Risk factors analysis and prediction model of nursing medication errors
10.3760/cma.j.issn.1674-2907.2020.03.007
- VernacularTitle:护理给药错误事件的危险因素分析及预测模型的构建
- Author:
Shiyao LIANG
1
;
Duo XU
;
Xiaoqun XU
Author Information
1. 温州医科大学附属第一医院胰腺炎诊治中心
- Keywords:
Nursing care;
Medication error;
Risk factor;
Prediction model
- From:
Chinese Journal of Modern Nursing
2020;26(3):316-322
- CountryChina
- Language:Chinese
-
Abstract:
Objective To quickly screen the risk events of nursing medication, propose comprehensive and targeted preventive measures to guide clinical nursing work, ensure the safety of patient medication, improve the quality of care, and provide a more reliable theoretical framework and basis for the quality management system of drug care. Methods In this retrospective case-control study, totally 688 nursing medication errors reported from a Class Ⅲ Grade A hospital from January 2016 to December 2018 were selected as the case group, and 1376 cases without nursing medication errors were randomly selected as the control group from the drug execution database at the same time. Univariate and multivariate Logistic regression analysis was performed on the objective and human factors related to the occurrence of medication errors to explore the potential risk factors of nursing medication errors and construct a risk prediction model for nursing medication errors.

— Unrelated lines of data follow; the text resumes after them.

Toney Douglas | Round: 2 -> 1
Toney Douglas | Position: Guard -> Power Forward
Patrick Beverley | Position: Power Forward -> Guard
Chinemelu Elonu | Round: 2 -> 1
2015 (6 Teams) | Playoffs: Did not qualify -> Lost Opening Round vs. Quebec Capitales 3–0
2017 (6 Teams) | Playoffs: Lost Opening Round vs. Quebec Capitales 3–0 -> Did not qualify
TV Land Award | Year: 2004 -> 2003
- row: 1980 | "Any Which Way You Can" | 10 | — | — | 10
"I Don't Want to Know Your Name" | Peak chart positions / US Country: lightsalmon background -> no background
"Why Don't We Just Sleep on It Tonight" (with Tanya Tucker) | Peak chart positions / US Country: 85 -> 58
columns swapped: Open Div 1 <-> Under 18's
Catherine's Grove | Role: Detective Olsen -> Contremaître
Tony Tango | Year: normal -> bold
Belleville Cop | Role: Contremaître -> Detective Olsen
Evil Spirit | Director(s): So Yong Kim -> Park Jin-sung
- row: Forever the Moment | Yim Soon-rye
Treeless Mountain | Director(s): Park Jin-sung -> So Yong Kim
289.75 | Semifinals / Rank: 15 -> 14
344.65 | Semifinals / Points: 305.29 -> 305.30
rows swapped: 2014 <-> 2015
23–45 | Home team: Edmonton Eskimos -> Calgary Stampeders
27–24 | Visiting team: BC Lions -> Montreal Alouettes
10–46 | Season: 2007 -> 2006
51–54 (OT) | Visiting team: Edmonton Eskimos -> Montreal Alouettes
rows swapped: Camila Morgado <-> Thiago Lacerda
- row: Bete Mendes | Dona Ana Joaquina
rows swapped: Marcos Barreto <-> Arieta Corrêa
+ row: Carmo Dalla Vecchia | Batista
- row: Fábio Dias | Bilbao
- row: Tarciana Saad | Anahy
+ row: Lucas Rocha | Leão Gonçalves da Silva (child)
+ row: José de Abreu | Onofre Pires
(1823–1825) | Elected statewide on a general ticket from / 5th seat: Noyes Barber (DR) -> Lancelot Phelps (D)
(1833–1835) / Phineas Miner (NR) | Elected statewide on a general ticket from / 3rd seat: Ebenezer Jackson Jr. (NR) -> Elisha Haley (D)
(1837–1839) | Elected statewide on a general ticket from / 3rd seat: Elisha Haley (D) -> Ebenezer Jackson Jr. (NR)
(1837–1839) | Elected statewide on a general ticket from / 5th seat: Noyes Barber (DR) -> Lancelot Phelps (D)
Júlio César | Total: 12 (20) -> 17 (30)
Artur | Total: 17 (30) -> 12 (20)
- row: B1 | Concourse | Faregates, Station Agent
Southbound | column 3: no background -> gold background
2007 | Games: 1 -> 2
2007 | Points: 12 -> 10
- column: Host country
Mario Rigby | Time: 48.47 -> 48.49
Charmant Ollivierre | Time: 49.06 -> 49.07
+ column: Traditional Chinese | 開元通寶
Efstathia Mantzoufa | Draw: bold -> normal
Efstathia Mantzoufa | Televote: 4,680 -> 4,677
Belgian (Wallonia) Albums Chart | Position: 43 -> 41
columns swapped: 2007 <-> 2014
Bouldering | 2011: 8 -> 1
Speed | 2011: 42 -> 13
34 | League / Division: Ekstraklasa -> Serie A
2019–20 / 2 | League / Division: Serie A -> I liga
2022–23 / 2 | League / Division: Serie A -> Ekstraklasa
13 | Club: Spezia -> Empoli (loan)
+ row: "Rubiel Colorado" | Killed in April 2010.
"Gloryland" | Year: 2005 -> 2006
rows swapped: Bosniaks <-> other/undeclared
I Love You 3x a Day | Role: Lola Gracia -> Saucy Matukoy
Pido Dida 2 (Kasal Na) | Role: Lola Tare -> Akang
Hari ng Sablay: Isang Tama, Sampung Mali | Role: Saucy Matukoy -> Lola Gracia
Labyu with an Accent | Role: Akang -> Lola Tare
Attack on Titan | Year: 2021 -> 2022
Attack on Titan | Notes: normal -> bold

Results Univariate analysis showed that nurses' job title and working years, patients' gender, education level and age, dosing shift, time of shift, working hours, route of administration, and department of drug administration were the influencing factors of error events in nursing medication (P<0.05). Multivariate Logistic regression analysis was used to incorporate nursing years, department, route of administration,patient's age, whether or not in the shift period into the final risk prediction model for nursing medication errors (P< 0.05). The receiver operating characteristic curve (ROC) was drawn and the area under the ROC (AUC) was calculated. The AUC was 0.765, which was > 0.7, showing that the model had sound predictive power in clinical practice. Conclusions The construction of the prediction model for nursing medication errors can provide a theoretical basis for clinical drug care,which is more targeted and practical for the hospital drug care management system and can ensure the safety of nursing.